Considering How Machine Learning APIs Might Violate Privacy and Security
22 Aug 2017
I was reading about how Carbon Black, an endpoint detection and response (EDR) service, was exposing customer data via a 3r party API service they were using. The endpoint detection and response provider allows customers to optionally scan system and program files using the VirusTotal service. Carbon Black did not realize that premium subscribers of the VirusTotal service get access to the submitted files, allowing an company or government agency with premium access to VirusTotal’s application programming interface (API) can mine those files for sensitive data.
It provides a pretty scary glimpse at the future of privacy and security in a world of 3rd party APIs if we don’t think deeply about the solutions we bake into our applications and services. Each API we bake into our applications should always be scrutinized for privacy and security concerns, making sure end-users aren’t being subjected to unnecessary situations. This situation sounds like it was both API provider and consumer contributing to the privacy violation, and adjusting platform access levels, and communicating with API consumers would be the best path forward.
Beyond just this situation, I wanted to write about this topic as a cautionary tale for the unfolding machine learning API landscape. Make sure we are thinking deeply about what data and content we are making available to platforms via artificial intelligence and machine learning APIs. Make sure we are asking the hard questions about the security and privacy of data and content we are running through machine learning APIs. Make sure we are thinking deeply about what data and content sets we are running through the machine learning APIs, and reducing any unnecessary exposure of personal data, content, and media.
It is easy to be captivated by the magic of artificial intelligence and machine learning APIs. It is easy to view APIs as something external, and not much of a privacy or security threat. However, with each API call we are inviting a 3rd party API into our databases, files, and other private systems. Let’s make sure we have an honest conversation with our API providers about how data and content is accessed, stored, cached, and used as part of any AI or ML process. Let’s make sure we get clarification on which partners, or other 3rd party providers are getting access to data and content that is indexed and executed as part of AI and ML API requests and responses. How long are videos or images stored? How long is data stored?

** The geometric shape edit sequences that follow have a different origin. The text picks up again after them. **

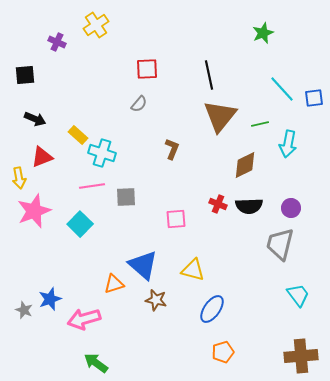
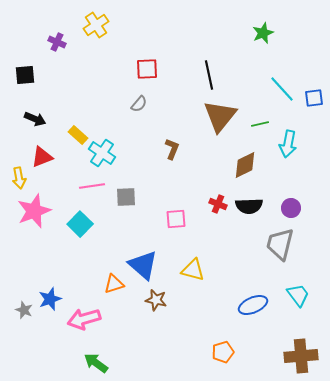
cyan cross: rotated 16 degrees clockwise
blue ellipse: moved 41 px right, 4 px up; rotated 32 degrees clockwise
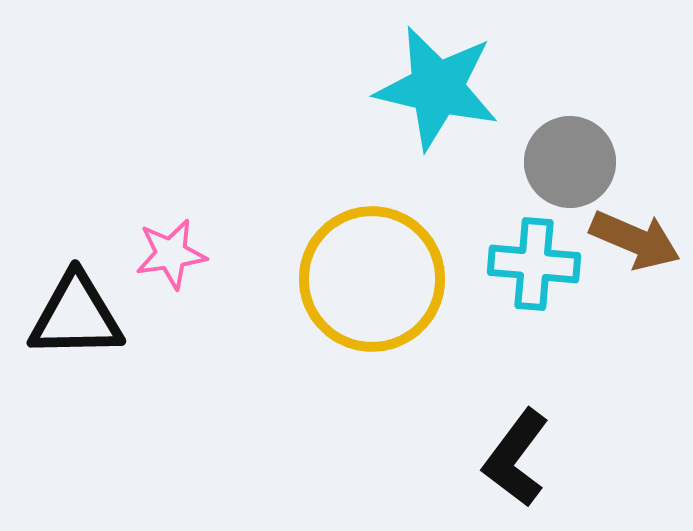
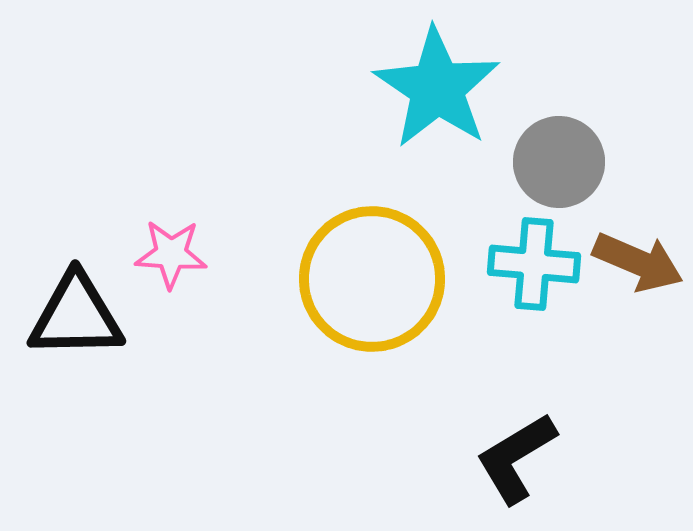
cyan star: rotated 21 degrees clockwise
gray circle: moved 11 px left
brown arrow: moved 3 px right, 22 px down
pink star: rotated 12 degrees clockwise
black L-shape: rotated 22 degrees clockwise
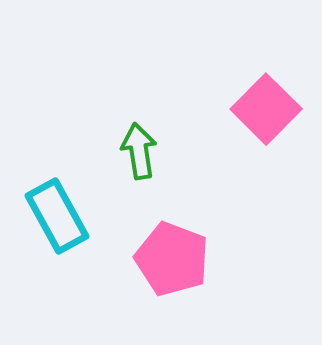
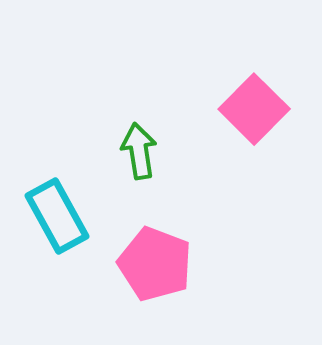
pink square: moved 12 px left
pink pentagon: moved 17 px left, 5 px down
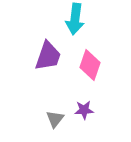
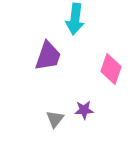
pink diamond: moved 21 px right, 4 px down
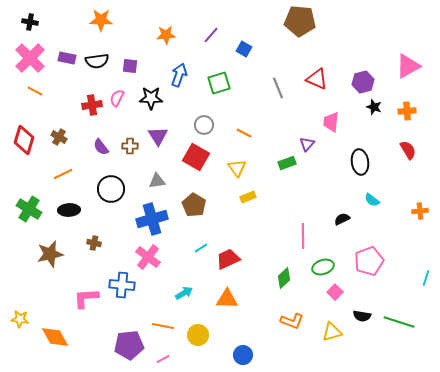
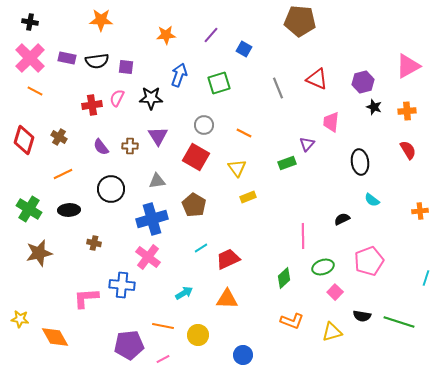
purple square at (130, 66): moved 4 px left, 1 px down
brown star at (50, 254): moved 11 px left, 1 px up
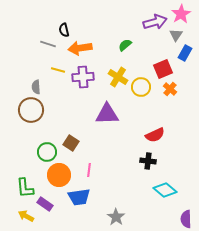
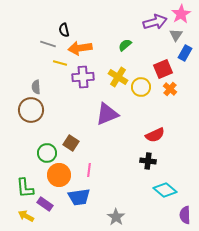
yellow line: moved 2 px right, 7 px up
purple triangle: rotated 20 degrees counterclockwise
green circle: moved 1 px down
purple semicircle: moved 1 px left, 4 px up
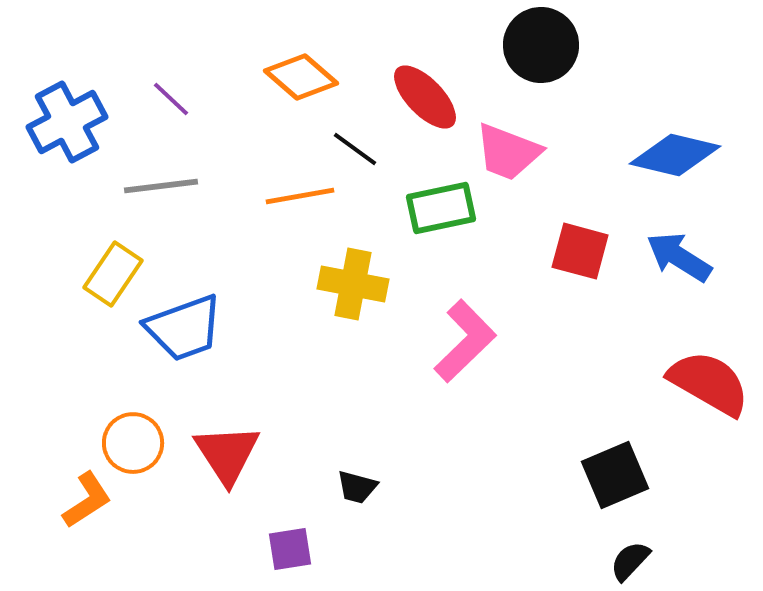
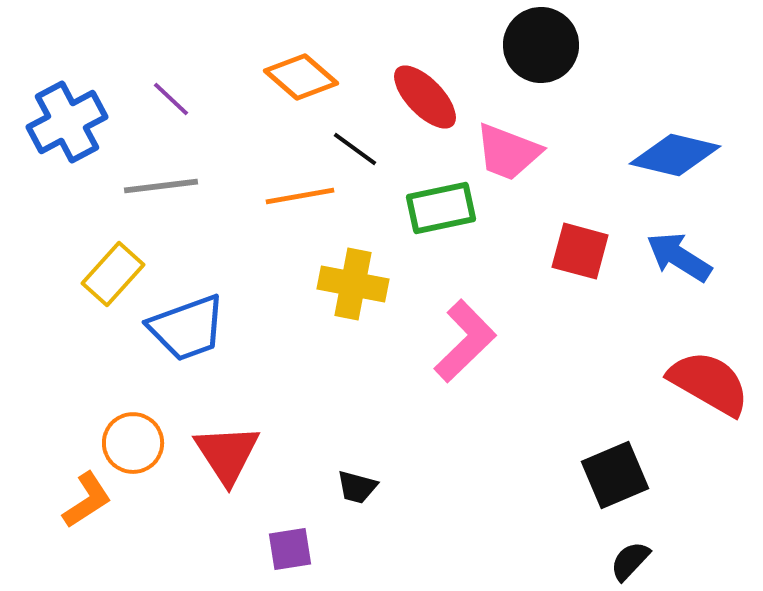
yellow rectangle: rotated 8 degrees clockwise
blue trapezoid: moved 3 px right
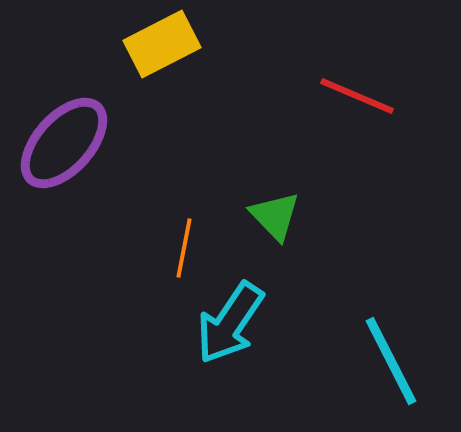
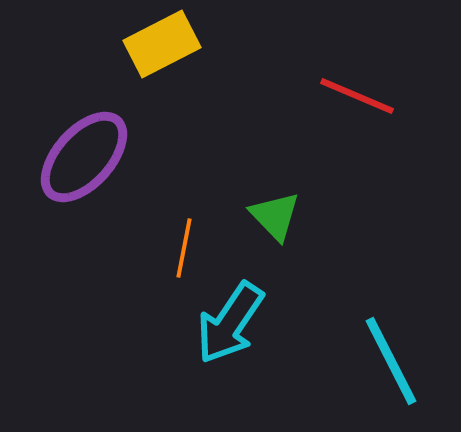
purple ellipse: moved 20 px right, 14 px down
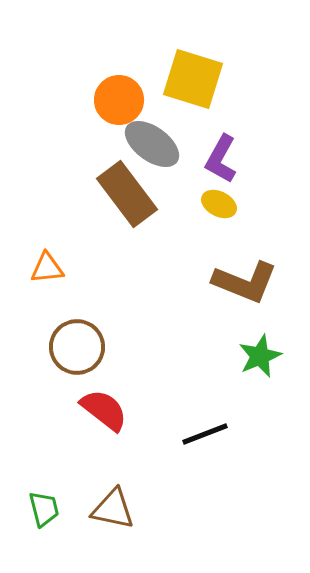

I’m seeing more discussion around dependencies going on in the API space. Which software libraries, and APIs are we depending on for our applications and services. I’m feeling like this conversation is going to continue expanding and security, privacy, and observability is going to become a more significant part of these dependency discussions. It will be a conversation that continues to push API deployment on-premise, and on-premise, being observable about how ML and AI API operations are being logged, stored, and track on. I’m going to keep watching how APIs are intentionally or unintentionally violating security and privacy like this, and keep an eye on the API dependency conversation to see how it evolves as part of this security and privacy discussion.